TO-DO ITEM ::
Put every line of the entries below into a JSON list of strings, one string per line, leaving out any blank lines.

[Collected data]
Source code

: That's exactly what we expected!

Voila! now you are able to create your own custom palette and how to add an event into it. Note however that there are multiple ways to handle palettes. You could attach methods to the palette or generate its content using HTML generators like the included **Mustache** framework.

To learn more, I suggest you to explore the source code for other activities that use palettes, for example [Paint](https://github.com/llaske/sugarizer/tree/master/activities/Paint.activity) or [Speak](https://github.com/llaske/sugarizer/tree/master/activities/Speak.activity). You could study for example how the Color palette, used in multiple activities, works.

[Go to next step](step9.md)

WRITTEN ANSWER ::
[
  "Source code",
  ": That's exactly what we expected!",
  "Voila! now you are able to create your own custom palette and how to add an event into it. Note however that there are multiple ways to handle palettes. You could attach methods to the palette or generate its content using HTML generators like the included **Mustache** framework.",
  "To learn more, I suggest you to explore the source code for other activities that use palettes, for example [Paint](https://github.com/llaske/sugarizer/tree/master/activities/Paint.activity) or [Speak](https://github.com/llaske/sugarizer/tree/master/activities/Speak.activity). You could study for example how the Color palette, used in multiple activities, works.",
  "[Go to next step](step9.md)"
]